**DATA IN THIS EXERCISE**
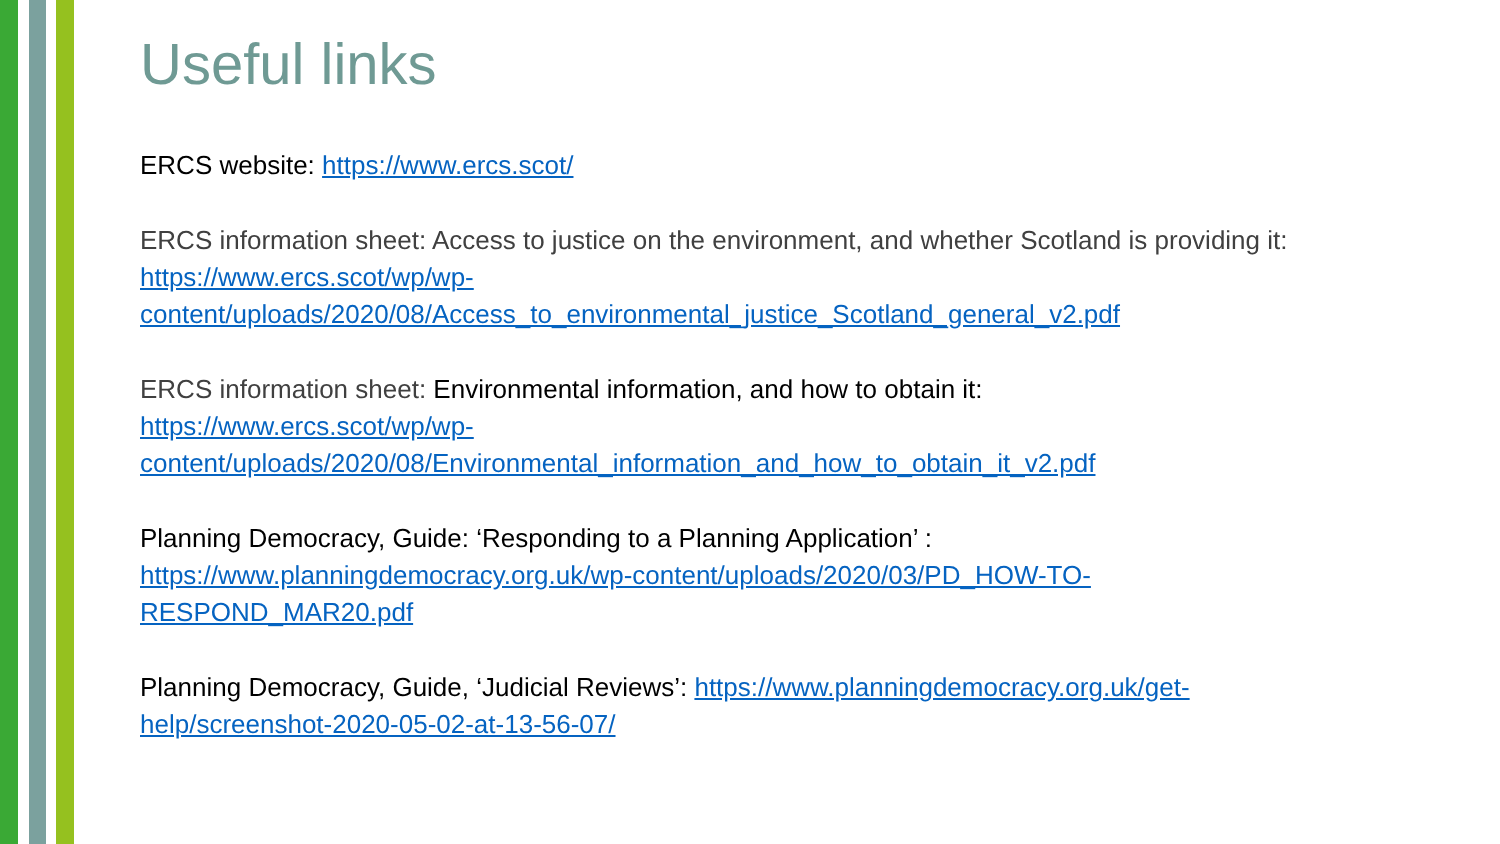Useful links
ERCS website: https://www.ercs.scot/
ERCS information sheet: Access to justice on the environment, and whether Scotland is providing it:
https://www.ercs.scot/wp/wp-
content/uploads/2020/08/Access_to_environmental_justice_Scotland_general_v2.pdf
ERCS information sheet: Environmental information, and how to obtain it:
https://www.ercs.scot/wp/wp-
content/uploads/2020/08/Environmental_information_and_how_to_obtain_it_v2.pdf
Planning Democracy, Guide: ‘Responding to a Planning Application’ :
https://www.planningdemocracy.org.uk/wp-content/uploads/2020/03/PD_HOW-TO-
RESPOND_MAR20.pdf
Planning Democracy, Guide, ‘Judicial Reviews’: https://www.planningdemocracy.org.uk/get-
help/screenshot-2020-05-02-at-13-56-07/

**THE TASK**
Quote only the lines from the one containing "ERCS information sheet: Access" through the final line of the records, with both ends included.

**TASK ANSWER**
ERCS information sheet: Access to justice on the environment, and whether Scotland is providing it:
https://www.ercs.scot/wp/wp-
content/uploads/2020/08/Access_to_environmental_justice_Scotland_general_v2.pdf
ERCS information sheet: Environmental information, and how to obtain it:
https://www.ercs.scot/wp/wp-
content/uploads/2020/08/Environmental_information_and_how_to_obtain_it_v2.pdf
Planning Democracy, Guide: ‘Responding to a Planning Application’ :
https://www.planningdemocracy.org.uk/wp-content/uploads/2020/03/PD_HOW-TO-
RESPOND_MAR20.pdf
Planning Democracy, Guide, ‘Judicial Reviews’: https://www.planningdemocracy.org.uk/get-
help/screenshot-2020-05-02-at-13-56-07/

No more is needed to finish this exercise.